* [Job item]:
Transcribe the listing exactly; drop the images.

Input material Block Start

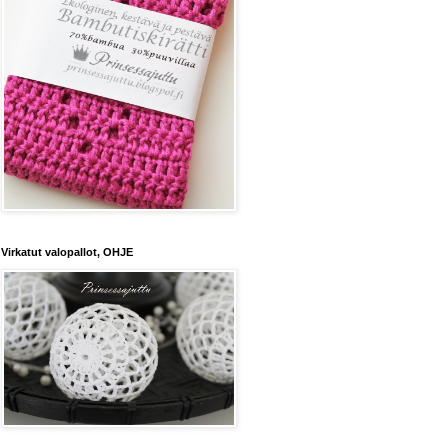
Virkatut valopallot, OHJE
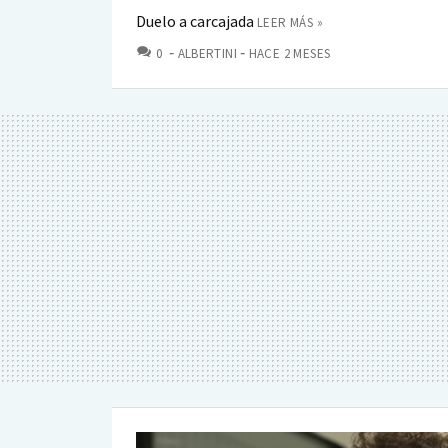
Duelo a carcajada
LEER MÁS »
COMENTARIOS
0
ALBERTINI
HACE 2 MESES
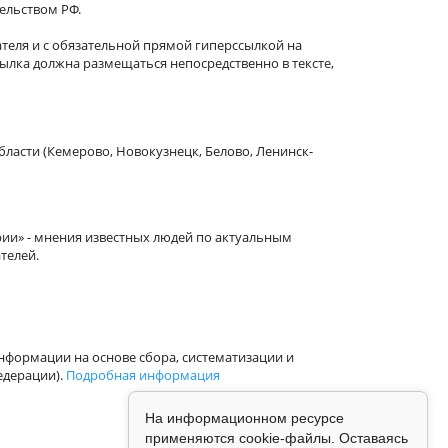
тельством РФ.
теля и с обязательной прямой гиперссылкой на
сылка должна размещаться непосредственно в тексте,
бласти (Кемерово, Новокузнецк, Белово, Ленинск-
рии» - мнения известных людей по актуальным
телей.
формации на основе сбора, систематизации и
едерации).
Подробная информация
На информационном ресурсе
применяются cookie-файлы. Оставаясь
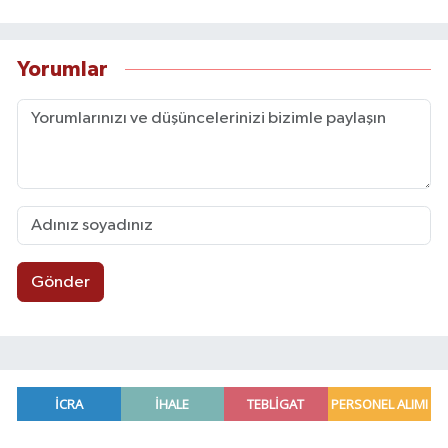
Yorumlar
Gönder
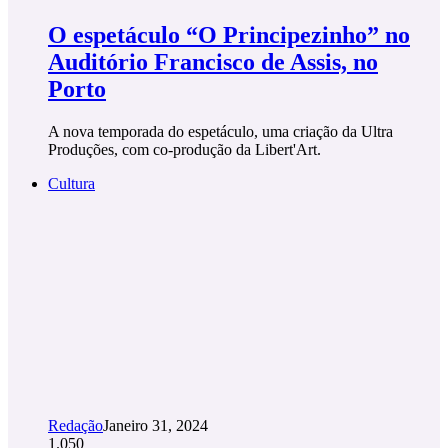
O espetáculo “O Principezinho” no
Auditório Francisco de Assis, no
Porto
A nova temporada do espetáculo, uma criação da Ultra
Produções, com co-produção da Libert'Art.
Cultura
Redação
Janeiro 31, 2024
1.050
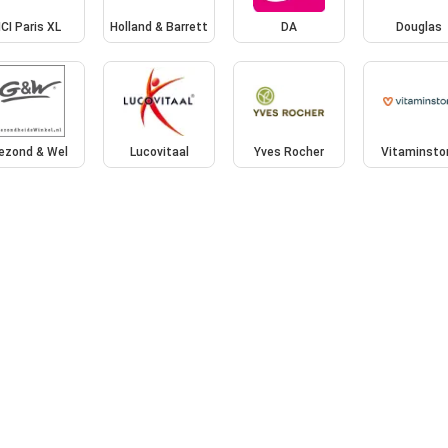
ICI Paris XL
Holland & Barrett
DA
Douglas
ezond & Wel
Lucovitaal
Yves Rocher
Vitaminsto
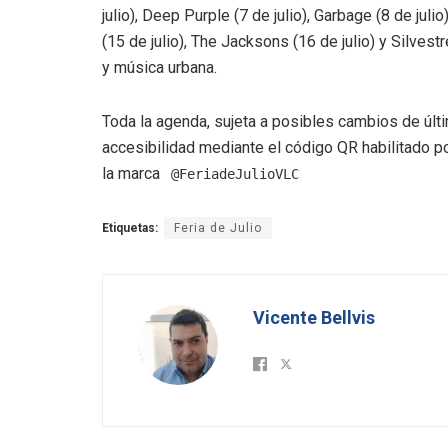
julio), Deep Purple (7 de julio), Garbage (8 de julio
(15 de julio), The Jacksons (16 de julio) y Silves
y música urbana.
Toda la agenda, sujeta a posibles cambios de últi
accesibilidad mediante el código QR habilitado po
la marca
@FeriadeJulioVLC
Etiquetas:
Feria de Julio
Vicente Bellvis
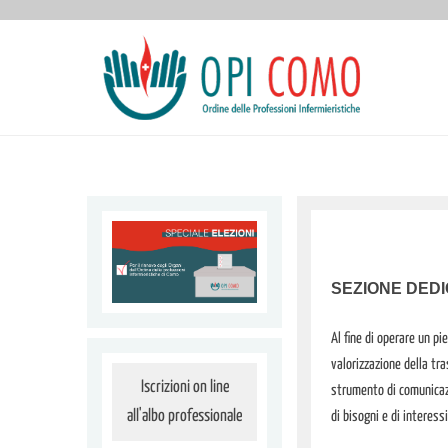
SEZIONE DEDI
Al fine di operare un p
valorizzazione della tr
Iscrizioni on line
strumento di comunicazi
all'albo professionale
di bisogni e di interessi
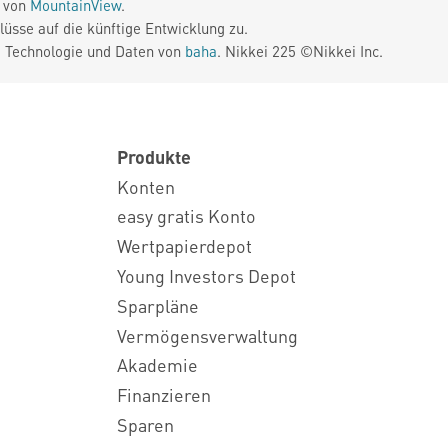
e von
MountainView
.
üsse auf die künftige Entwicklung zu.
. Technologie und Daten von
baha
. Nikkei 225 ©Nikkei Inc.
Produkte
Konten
easy gratis Konto
Wertpapierdepot
Young Investors Depot
Sparpläne
Vermögensverwaltung
Akademie
Finanzieren
Sparen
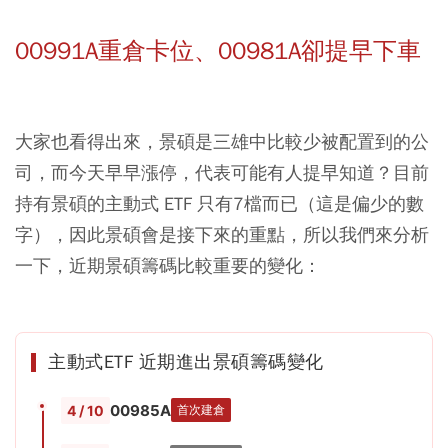
00991A重倉卡位、00981A卻提早下車
大家也看得出來，景碩是三雄中比較少被配置到的公
司，而今天早早漲停，代表可能有人提早知道？目前
持有景碩的主動式 ETF 只有7檔而已（這是偏少的數
字），因此景碩會是接下來的重點，所以我們來分析
一下，近期景碩籌碼比較重要的變化：
主動式ETF 近期進出景碩籌碼變化
00985A
4 / 10
首次建倉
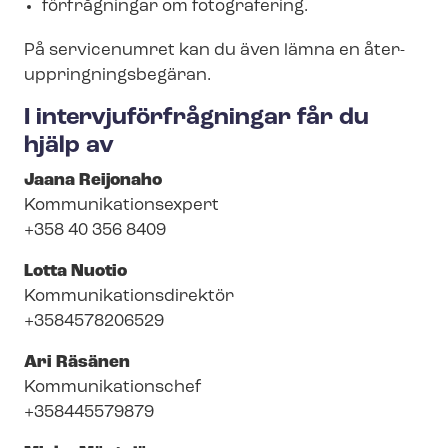
förfrågningar om fotografering.
På servicenumret kan du även lämna en åter­
upp­ring­nings­be­gä­ran.
I in­ter­vju­för­fråg­ning­ar får du
hjälp av
Jaana Reijonaho
Kom­mu­ni­ka­tions­ex­pert
+358 40 356 8409
Lotta Nuotio
Kom­mu­ni­ka­tions­di­rek­tör
+3584578206529
Ari Räsänen
Kom­mu­ni­ka­tions­chef
+358445579879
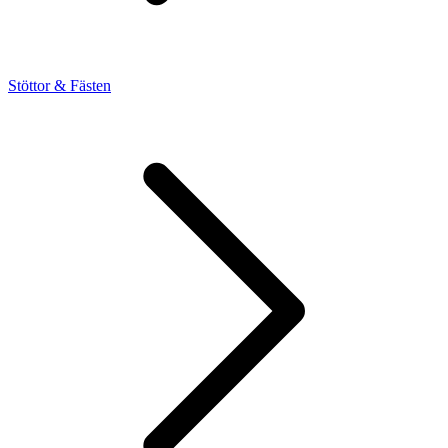
Stöttor & Fästen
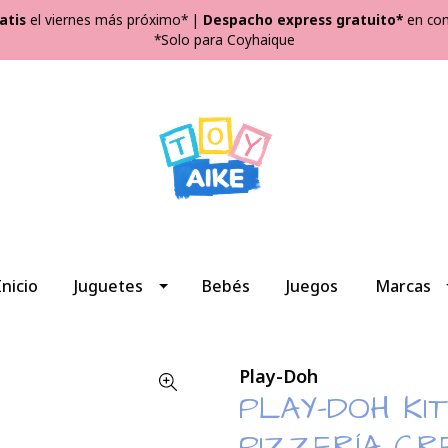
atis
el viernes más próximo*
|
Despacho express gratuito*
en com
*Solo para Coyhaique
Inicio
Juguetes
Bebés
Juegos
Marcas
Play-Doh
PLAY-DOH KI
PIZZERÍA CR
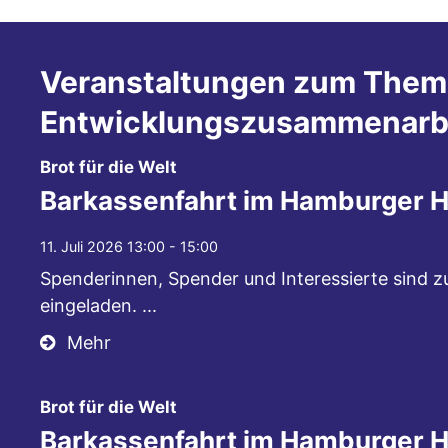
Veranstaltungen zum Them
Entwicklungszusammenarb
:
Brot für die Welt
Barkassenfahrt im Hamburger 
11. Juli 2026 13:00 - 15:00
Spenderinnen, Spender und Interessierte sind 
eingeladen. ...
Mehr
:
Brot für die Welt
Barkassenfahrt im Hamburger 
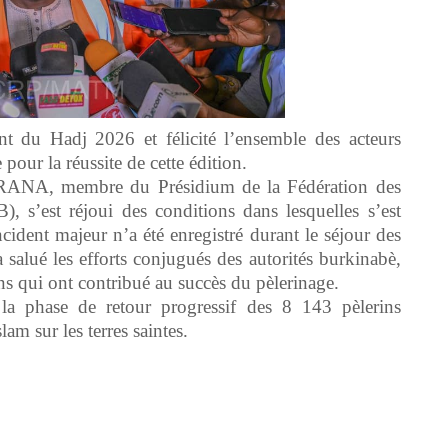
ent du Hadj 2026 et félicité l’ensemble des acteurs
pour la réussite de cette édition.
ANA, membre du Présidium de la Fédération des
, s’est réjoui des conditions dans lesquelles s’est
cident majeur n’a été enregistré durant le séjour des
a salué les efforts conjugués des autorités burkinabè,
ens qui ont contribué au succès du pèlerinage.
 la phase de retour progressif des 8 143 pèlerins
lam sur les terres saintes.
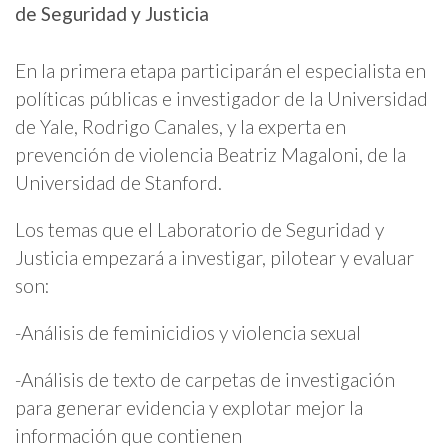
de Seguridad y Justicia
En la primera etapa participarán el especialista en
políticas públicas e investigador de la Universidad
de Yale, Rodrigo Canales, y la experta en
prevención de violencia Beatriz Magaloni, de la
Universidad de Stanford.
Los temas que el Laboratorio de Seguridad y
Justicia empezará a investigar, pilotear y evaluar
son:
-Análisis de feminicidios y violencia sexual
-Análisis de texto de carpetas de investigación
para generar evidencia y explotar mejor la
información que contienen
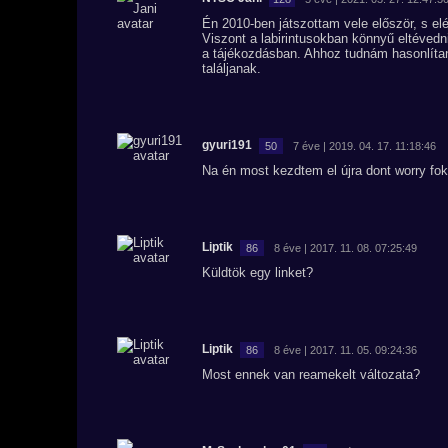
Én 2010-ben játszottam vele először, s el
Viszont a labirintusokban könnyű eltéved
a tájékozdásban. Ahhoz tudnám hasonlítan
találjanak.
gyuri191
50
7 éve | 2019. 04. 17. 11:18:46
Na én most kezdtem el újra dont worry fo
Liptik
86
8 éve | 2017. 11. 08. 07:25:49
Küldtök egy linket?
Liptik
86
8 éve | 2017. 11. 05. 09:24:36
Most ennek van reamekelt változata?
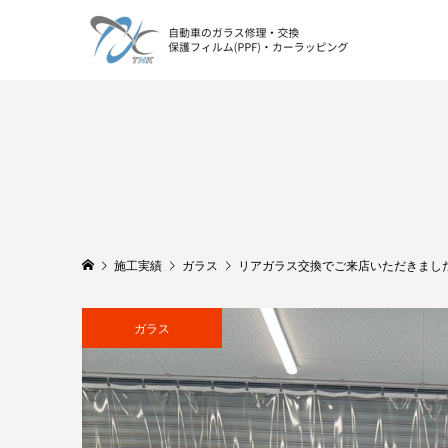
施工実績
ガラス
リアガラス交換でご来店いただきました！
ガラス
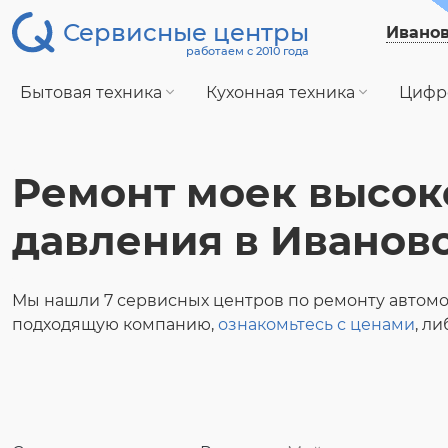
Сервисные центры
Ивано
работаем с 2010 года
Бытовая техника
Кухонная техника
Цифр
Ремонт моек высок
давления в Иванов
Мы нашли 7 сервисных центров по ремонту автомо
подходящую компанию,
ознакомьтесь с ценами
, л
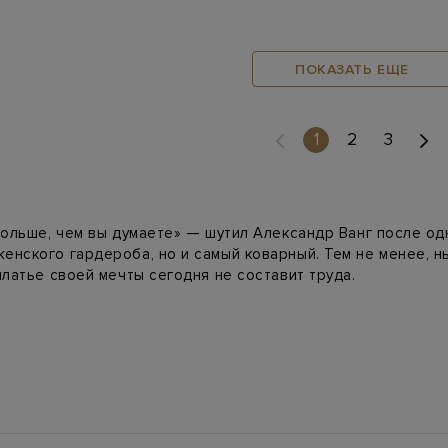
ПОКАЗАТЬ ЕЩЕ
(current)
1
2
3
больше, чем вы думаете» — шутил Александр Ванг после од
енского гардероба, но и самый коварный. Тем не менее, н
платье своей мечты сегодня не составит труда.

Input material Block End

* [Answer]:
Virkatut valopallot, OHJE
Duelo a carcajada
LEER MÁS »
COMENTARIOS
0
ALBERTINI
HACE 2 MESES
тельством РФ.
теля и с обязательной прямой гиперссылкой на
сылка должна размещаться непосредственно в тексте,
бласти (Кемерово, Новокузнецк, Белово, Ленинск-
рии» - мнения известных людей по актуальным
телей.
формации на основе сбора, систематизации и
едерации).
Подробная информация
На информационном ресурсе
применяются cookie-файлы. Оставаясь
Yorumlar
Gönder
O espetáculo “O Principezinho” no
Auditório Francisco de Assis, no
Porto
A nova temporada do espetáculo, uma criação da Ultra
Produções, com co-produção da Libert'Art.
Cultura
Redação
Janeiro 31, 2024
1.050
ICI Paris XL
Holland & Barrett
DA
Douglas
ezond & Wel
Lucovitaal
Yves Rocher
Vitaminsto
julio), Deep Purple (7 de julio), Garbage (8 de julio
(15 de julio), The Jacksons (16 de julio) y Silves
y música urbana.
Toda la agenda, sujeta a posibles cambios de últi
accesibilidad mediante el código QR habilitado po
la marca
@FeriadeJulioVLC
Etiquetas:
Feria de Julio
Vicente Bellvis
SEZIONE DEDI
Al fine di operare un p
valorizzazione della tr
Iscrizioni on line
strumento di comunicazi
all'albo professionale
di bisogni e di interessi
e von
MountainView
.
üsse auf die künftige Entwicklung zu.
. Technologie und Daten von
baha
. Nikkei 225 ©Nikkei Inc.
Produkte
Konten
easy gratis Konto
Wertpapierdepot
Young Investors Depot
Sparpläne
Vermögensverwaltung
Akademie
Finanzieren
Sparen
00991A重倉卡位、00981A卻提早下車
大家也看得出來，景碩是三雄中比較少被配置到的公
司，而今天早早漲停，代表可能有人提早知道？目前
持有景碩的主動式 ETF 只有7檔而已（這是偏少的數
字），因此景碩會是接下來的重點，所以我們來分析
一下，近期景碩籌碼比較重要的變化：
主動式ETF 近期進出景碩籌碼變化
00985A
4 / 10
首次建倉
förfrågningar om fotografering.
På servicenumret kan du även lämna en åter­
upp­ring­nings­be­gä­ran.
I in­ter­vju­för­fråg­ning­ar får du
hjälp av
Jaana Reijonaho
Kom­mu­ni­ka­tions­ex­pert
+358 40 356 8409
Lotta Nuotio
Kom­mu­ni­ka­tions­di­rek­tör
+3584578206529
Ari Räsänen
Kom­mu­ni­ka­tions­chef
+358445579879
Stöttor & Fästen
atis
el viernes más próximo*
|
Despacho express gratuito*
en com
*Solo para Coyhaique
Inicio
Juguetes
Bebés
Juegos
Marcas
Play-Doh
PLAY-DOH KI
PIZZERÍA CR
Veranstaltungen zum Them
Entwicklungszusammenarb
:
Brot für die Welt
Barkassenfahrt im Hamburger 
11. Juli 2026 13:00 - 15:00
Spenderinnen, Spender und Interessierte sind 
eingeladen. ...
Mehr
:
Brot für die Welt
Barkassenfahrt im Hamburger 
ent du Hadj 2026 et félicité l’ensemble des acteurs
pour la réussite de cette édition.
ANA, membre du Présidium de la Fédération des
, s’est réjoui des conditions dans lesquelles s’est
cident majeur n’a été enregistré durant le séjour des
a salué les efforts conjugués des autorités burkinabè,
ens qui ont contribué au succès du pèlerinage.
 la phase de retour progressif des 8 143 pèlerins
lam sur les terres saintes.
de Seguridad y Justicia
En la primera etapa participarán el especialista en
políticas públicas e investigador de la Universidad
de Yale, Rodrigo Canales, y la experta en
prevención de violencia Beatriz Magaloni, de la
Universidad de Stanford.
Los temas que el Laboratorio de Seguridad y
Justicia empezará a investigar, pilotear y evaluar
son:
-Análisis de feminicidios y violencia sexual
-Análisis de texto de carpetas de investigación
para generar evidencia y explotar mejor la
información que contienen
Én 2010-ben játszottam vele először, s el
Viszont a labirintusokban könnyű eltéved
a tájékozdásban. Ahhoz tudnám hasonlítan
találjanak.
gyuri191
50
7 éve | 2019. 04. 17. 11:18:46
Na én most kezdtem el újra dont worry fo
Liptik
86
8 éve | 2017. 11. 08. 07:25:49
Küldtök egy linket?
Liptik
86
8 éve | 2017. 11. 05. 09:24:36
Most ennek van reamekelt változata?
施工実績
ガラス
リアガラス交換でご来店いただきました！
ガラス
Сервисные центры
Ивано
работаем с 2010 года
Бытовая техника
Кухонная техника
Цифр
Ремонт моек высок
давления в Иванов
Мы нашли 7 сервисных центров по ремонту автомо
подходящую компанию,
ознакомьтесь с ценами
, л
ПОКАЗАТЬ ЕЩЕ
(current)
1
2
3
больше, чем вы думаете» — шутил Александр Ванг после од
енского гардероба, но и самый коварный. Тем не менее, н
платье своей мечты сегодня не составит труда.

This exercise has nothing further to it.